He was four-foot something tall flash of energy under a platinum-blonde head of hair scrambling along the scree slope. They were on one of their many fishing trips in the rivers and lakes north of the city they lived in. In spite of having gone on many of these fishing trips, the little boy could not recall many times when they actually caught a fish. Catching fish was almost an after-thought. It was the journey–a few hours in the car, followed by a one or two-hour hike to the lake of choice for the day, and the peaceful time together at that lake that were the main events. Catching fish was a bonus that came along from time to time.
This one particular day, they took an impromptu stop at a river near the highway to try a new fishing hole. The hike down was steep, rock-strewn, and treacherous. The little boy had no fear as he scrambled across the rocks. He knew Superman was with him, and there was no reason to be afraid. When the loose rocks shifted under him, he could hear the admonishment Superman yelled to him to slow down and not get so far ahead. Reluctantly, the boy slowed down, and Superman caught up. Even when the rocks were moving, the little boy felt no fear. They didn’t catch anything at that fishing spot, but that didn’t matter.
Years later, Superman was remembering that day and many others to his adult son and some friends. His platinum-blonde hair had thinned somewhat and darkened, but to the 30-something son who had once scrambled across that scree slope, his Dad was still Superman, just not the one who was going to catch him if he fell down a steep hill. Now, he was the one who shared knowledge; the one the son came to for advice when some difficult life choice came up; or the man he could sit down with for an hours-long conversation about the deepest subjects. Superman always seemed to have the right answers. Superman confessed how scared he was that day on the steep slope when the little boy got too far ahead of him on the rocky slope. Superman’s memory of that day was different than the son’s. Superman was the concerned father who feared that his little blonde dervish was going to take the express route to the bottom of the hill under an avalanche of rocks, while the little boy was carefree. Superman was always a constant, a rock, that was there through some turbulent changes in his son’s life.

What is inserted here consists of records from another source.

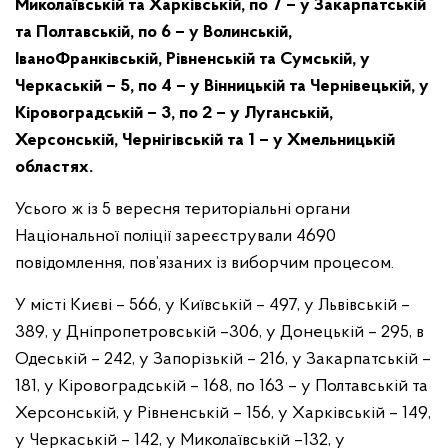
Миколаївській та Харківській, по 7 – у Закарпатській
та Полтавській, по 6 – у Волинській,
ІваноФранківській, Рівненській та Сумській, у
Черкаській – 5, по 4 – у Вінницькій та Чернівецькій, у
Кіровоградській – 3, по 2 – у Луганській,
Херсонській, Чернігівській та 1 – у Хмельницькій
областях.
Усього ж із 5 вересня територіальні органи
Національної поліції зареєстрували 4690
повідомлення, пов’язаних із виборчим процесом.
У місті Києві – 566, у Київській – 497, у Львівській –
389, у Дніпропетровській –306, у Донецькій – 295, в
Одеській – 242, у Запорізькій – 216, у Закарпатській –
181, у Кіровоградській – 168, по 163 – у Полтавській та
Херсонській, у Рівненській – 156, у Харківській – 149,
у Черкаській – 142, у Миколаївській –132, у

The decline started slowly and subtly at first. Superman couldn’t walk as fast or as far as he once did, and the son noticed that on a visit his parents took to his home one spring. While Superman always said he was fine, it was obvious he was in pain and increasing discomfort. He did his best to hide it. That’s what Superman always did, but unbeknownst to him and his family, his heart was failing. The pain and the decline took its toll. Six years later, after Superman’s Lois Lane passed away, Superman seemed like a ship that lost its rudder. His mental and physical health began a rapid decline. A stroke was the kryptonite that felled Superman and landed him in the hospital. As the son looked on at his bedridden father who sometimes now didn’t recognize him, he saw the roles change. Now, he had to be the Superman to the frail dying man who cowered in fear from things only his mind could see. He had to make the big decisions, and provide the comfort and reassurance. Sometimes, the old man cried during those moments of clarity when he realized what was really happening. The son saw the man who once caught the little blonde boy in his arms before he fell, grasp at him now for comfort. They both cried. Superman stayed by his father’s bedside to his last day.

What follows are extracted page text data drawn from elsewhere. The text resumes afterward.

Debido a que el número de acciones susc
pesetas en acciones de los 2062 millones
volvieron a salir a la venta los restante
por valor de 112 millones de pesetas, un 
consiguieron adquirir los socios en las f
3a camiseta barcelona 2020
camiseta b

The son honoured Superman’s last request, and he left him with his Lois Lane. The son drove away into the dawn of a new life without the two rocks that had always been constants through the many shifting currents of his life. Through the things they did right, and the things they did wrong, Superman and Lois taught him well. While his journey now diverged sharply from theirs and the path he had shared with them; their teachings, and now the teachings of new Elders in his life, continue to guide his path.
Seven years ago today, on December 25, 2009, sometime between 6:00 and 6:30 pm, my father, who had always been Superman to me, drew his last breath. While I was not at his bedside at his last moment, I had been there through most of that day, only leaving to have Christmas dinner with a friend and her family. The call from the hospital came just after we finished dinner. I vividly remember that day as a child when I was scrambling up the slope of loose rock, when some of the rocks began to shift under me. I wasn’t scared at all, but my Dad was–I never knew how scared he was until years later. As a child, when Dad was there, I had nothing to fear. I feel truly blessed to have had two of the most wonderful parents I could have asked for. Were they perfect? No. Nobody is. They made mistakes, sometimes terrible ones, but I always knew they had my best interests at heart, and I realize that my close relationship to them was one that not everyone has with their parents. The grief has long passed, but as a friend of mine once said, “you never stop missing them.”
I appreciate your sharing this. Your friend is right. Missing them continues on , for as long as we are ” here.”
An amazing story, filled with the truth of you and your Dad,’s life and love. Thank you for sharing!
Thank you! Yes, after focusing a lot in this blog on the thing/things that anger me about his last days, it feels good to also focus on the things that made me happy throughout my life with him.